-
Notifications
You must be signed in to change notification settings - Fork 19.7k
Description
Context
The benchmarks/ directory was originally built to compare Keras 3 against tf.keras, which made sense at the time. But now that JAX, PyTorch, and TF backends are all properly supported, the more useful question is how does the same Keras code actually perform across backends?
The development roadmap (#19519) lists "Official performance benchmarks" as a goal, so I wanted to gauge what that could look like and offer to help.
The main gap is that the benchmarks only compare Keras 3 vs tf.keras. LayerBenchmark hardcodes both a keras.layers.X and a tf.keras.layers.X instance and runs them side by side. There is no way to benchmark the same layer across JAX, Torch, and TF backends, which is probably what most users actually want to know.
A few other things I noticed while looking through it:
- Results just go to
print()with no JSON or CSV, so there is no easy way to compare runs or track trends over time - Benchmarks are not run in
actions.ymlornightly.yml, so performance regressions only get caught when someone files a bug - Only throughput is measured with no memory tracking, which actually matters a lot for RNN layers and loss functions (I ran into this myself while working on Reduce memeory usage in sparse_categorical_crossentropy #22169)

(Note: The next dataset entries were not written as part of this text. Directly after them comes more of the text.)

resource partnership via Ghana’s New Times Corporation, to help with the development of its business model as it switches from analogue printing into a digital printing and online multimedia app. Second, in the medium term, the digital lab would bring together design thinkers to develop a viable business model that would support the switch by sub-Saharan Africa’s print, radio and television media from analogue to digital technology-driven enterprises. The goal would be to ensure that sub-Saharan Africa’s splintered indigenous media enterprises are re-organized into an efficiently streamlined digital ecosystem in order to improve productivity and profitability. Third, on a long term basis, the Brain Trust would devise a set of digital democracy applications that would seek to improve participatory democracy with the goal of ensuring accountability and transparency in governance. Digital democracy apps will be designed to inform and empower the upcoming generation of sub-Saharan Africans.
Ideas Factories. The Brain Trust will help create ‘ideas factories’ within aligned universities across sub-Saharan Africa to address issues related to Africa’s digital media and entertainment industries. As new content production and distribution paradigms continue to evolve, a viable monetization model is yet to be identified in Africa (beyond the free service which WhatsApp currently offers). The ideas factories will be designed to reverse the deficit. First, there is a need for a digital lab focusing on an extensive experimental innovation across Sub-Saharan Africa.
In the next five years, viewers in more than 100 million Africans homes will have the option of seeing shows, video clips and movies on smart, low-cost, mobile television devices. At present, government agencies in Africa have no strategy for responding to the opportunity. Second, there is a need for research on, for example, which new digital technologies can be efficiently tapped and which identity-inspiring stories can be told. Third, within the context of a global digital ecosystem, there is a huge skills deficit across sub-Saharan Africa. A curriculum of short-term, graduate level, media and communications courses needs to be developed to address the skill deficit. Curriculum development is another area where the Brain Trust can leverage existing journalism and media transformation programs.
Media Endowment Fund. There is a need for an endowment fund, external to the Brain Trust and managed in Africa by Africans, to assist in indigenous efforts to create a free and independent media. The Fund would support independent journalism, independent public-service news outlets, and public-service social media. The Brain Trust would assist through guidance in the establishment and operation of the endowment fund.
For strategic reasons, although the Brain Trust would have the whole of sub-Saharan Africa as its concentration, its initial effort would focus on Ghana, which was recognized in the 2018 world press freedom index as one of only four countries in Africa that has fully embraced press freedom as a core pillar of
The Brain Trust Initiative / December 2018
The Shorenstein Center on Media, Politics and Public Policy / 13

- The warmup is just skipping batch 0, which is not enough to account for JIT compilation noise on JAX or PyTorch
What I'd propose
Rather than one big PR, I'd tackle this incrementally:
- Multi-backend
LayerBenchmark- refactor the base class to accept a--backend jax,torch,tensorflowflag and produce a comparison table - Structured output - add a
--output_format jsonflag so results include metadata (backend, hardware, shapes, timestamps) - Memory profiling - track peak memory alongside throughput using
torch.cuda.max_memory_allocated, JAX device memory stats, etc. - Better measurement - configurable warmup, multiple runs, mean/std reporting
- CI integration - a nightly workflow that runs benchmarks and stores results as artifacts; stretch goal would be a perf diff comment on PRs
Where I'd start
The first PR would just be Phase 1 refactor LayerBenchmark to support multi-backend runs, update conv_benchmark.py as a reference implementation, and keep the existing Keras-vs-tf.keras path working so nothing breaks.
I've been contributing for a while (#22257, #22115, #22169, #22013) and I'm reasonably familiar with how the backends are structured, so this feels like a natural next thing to work on. Happy to adjust based on what's actually useful here. Also if anyone would like to collaborate on this I would be more than happy to!